Moments later, while hanging a follow-up heparin infusion container, another nurse came by with the empty vial and asked if the entire contents were injected. It turned out that the vial actually contained 10,000 units per ml. The volume she injected meant that she actually gave 50,000 unitsl
Looking at the vial more carefully, the nurse could see in small letters the words "units/ml" just below the 10,000. The vial's total volume was listed elsewhere on the label.

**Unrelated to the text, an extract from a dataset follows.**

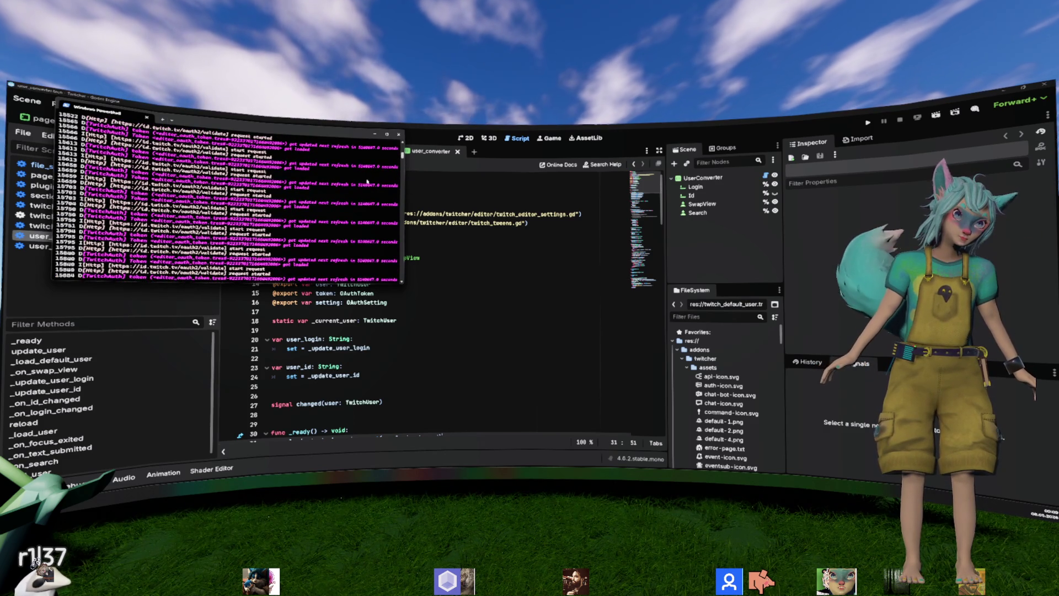
scroll(355, 197, up, 3)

Although the nurse was at least partially to blame for not reading the label more carefully, the fact is that not all drug labels are as clear as they should be. Unless a manufacturer is extremely careful, he can unwittingly mislead users through malpositioning of important label information or by misuse of enhancements like boldface type, shaded backgrounds, colors, and size of type used for text.
In this case, the patient's physician felt that immediate administration of protamine sulfate, a heparin antagonist, was warranted. The patient suffered no sequelae.
To prevent such potentially fatal drug injections, be aware that labels can be misleading. Therefore, don't hurry such an important function as carefully reading the label. But you also need to do more. If you find yourself in a position of having to prepare an injection, make it a policy that at least another nurse or a physician double-check your work. Consider having both sets of initials on the medication administration record.
Finally, as a professional, you also have a responsibility to make some people aware of what you believe to be a misleading label. Let your pharmacist know so he can consider purchasing a less error prone product. And be sure to •call the USP (they set labeling standards the FDA must follow) so they can in turn inform the manufacturer (1-800-638-6725).